Cela faisait dix-sept ans, soit depuis Jason le mort-vivant (1986), que l'idée traînait. La promesse officielle remonte à la fin de Jason va en enfer (1992) où Vendredi 13 venait d'être rachetée par la New Line, détentrice des deux sagas. En 2003 le projet abouti enfin : voici la réunion des deux boogeyman les plus célèbres des années 1980, en marge bien sûr du roi Michael Myers (Halloween), trop souverain et trop sombre pour être imaginé mêlé à ses concurrents. À gauche, Freddy de la saga A Nightmare On Elm Street, le pédophile à la peau brûlée pénétrant les rêves des adolescents pour les massacrer avec une ingéniosité toute sadienne au départ, puis plus prosaïque, rigolarde par la suite. À droite, Jason de la saga Vendredi 13, la franchise la plus longue du cinéma d'horreur (occidental et non-underground) à ce jour , devançant de quelques foulées les Freddy et Halloween. Jason le redneck aux budgets minimalistes et l'homme à la machette, dont l'identité s'est façonnée sur le tard (il n'est pas présent dans l'opus originel) avant de servir de prétexte à des délires lorgnant vers la SF.

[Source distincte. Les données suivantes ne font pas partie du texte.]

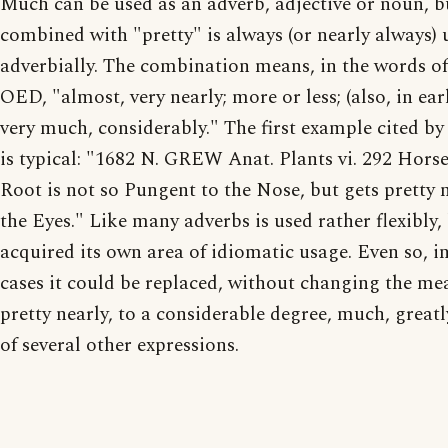
Much can be used as an adverb, adjective or noun, b
combined with "pretty" is always (or nearly always) 
adverbially. The combination means, in the words of
OED, "almost, very nearly; more or less; (also, in ear
very much, considerably." The first example cited b
is typical: "1682 N. GREW Anat. Plants vi. 292 Hors
Root is not so Pungent to the Nose, but gets pretty
the Eyes." Like many adverbs is used rather flexibly,
acquired its own area of idiomatic usage. Even so, i
cases it could be replaced, without changing the me
pretty nearly, to a considerable degree, much, greatl
of several other expressions.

Les deux tueurs étaient à la retraite depuis 1993-1994 et Freddy avoue en avoir particulièrement souffert, lui qui n'est plus en mesure depuis longtemps d'effrayer les adolescents. Ses auteurs l'ont tué deux fois de façon définitive (opus 6 et 7), alors que Jason a eu le droit à ces morts improbables laissant toujours soit une porte ouverte, soit dans le fond ne valant rien. Jason a même un tour d'avance puisqu'un an plus tôt (2002) il est réapparu via l'abject Jason X pour frapper un grand coup, avec même Cronenberg en cameo – ce qui n'est pas forcément judicieux vu l'écart entre son univers et ceux de l'exécrable Vendredi 13. Freddy appelle donc Jason à la rescousse dans un Elm Street où sa mémoire a été effacée, peuplé de jeunes insouciants et obscènes comme Jason aime les étriper.

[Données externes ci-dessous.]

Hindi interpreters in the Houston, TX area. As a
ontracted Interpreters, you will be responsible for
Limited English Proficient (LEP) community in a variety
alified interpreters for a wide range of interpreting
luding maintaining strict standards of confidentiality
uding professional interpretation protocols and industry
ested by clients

Des tas de questions se posent : Jason va-t-il rester mutique, comment vont se rencontrer les deux tueurs, comment vont-ils pouvoir collaborer alors que leurs styles diffèrent tant ? Entre le raffinement et les distorsions de Freddy, l'implacabilité et l'obstination pour Jason le zombie massif et terre-à-terre, il y a deux éthiques du massacre. Ronny Yu, réalisateur chinois ayant effectué son premier pas dans l'horreur US avec La fiancée de Chucky (1998), réussi à justifier cette rencontre en adaptant les deux antihéros au néo-slasher, dans le sillage des bébés de Scream, tout en respectant les particularités de chacun. Les deux tueurs se réveillent mutuellement et se partagent les tâches, avant d'entrer en compétition ; il y a en plus de la vulgarité un certain courage de la part de Ronny Yu, lequel osera même désigner un vainqueur.
Entre le pervers facétieux et le plouc badass, l'attention de Ronny Yu balance plutôt vers le premier, maître des opérations et concepteur dérangé. Jason apparaît comme un performer rebelle et laconique, exécutant les exploits les plus francs, propres et nets. Freddy est plus ambitieux et vicieux, joue avec ses victimes, tout en étant enclin à échouer et se faire humilier à son tour, notions inexistantes pour le monstrueux Jason, dont l'aura n'est pas entamée puisqu'il garde son masque tout le film. Freddy contre Jason relève clairement du 'plaisir coupable' tant il manque d'élégance et se complaît dans le recyclage d'archétypes discount. Il démarre en trombe, maintient un haut niveau un certain temps, mais aurait gagné à être écourté. Lorsque les deux tueurs entrent en conflit, au lieu de s'amuser en remplissant le film, le divertissement devient plus las, comme un Souviens-toi l'été dernier sur le point d'agoniser et s'autorisant la der des der. Pur divertissement, lorgnant vers le carnaval décérébré, déchiré entre farce et happening volcanique.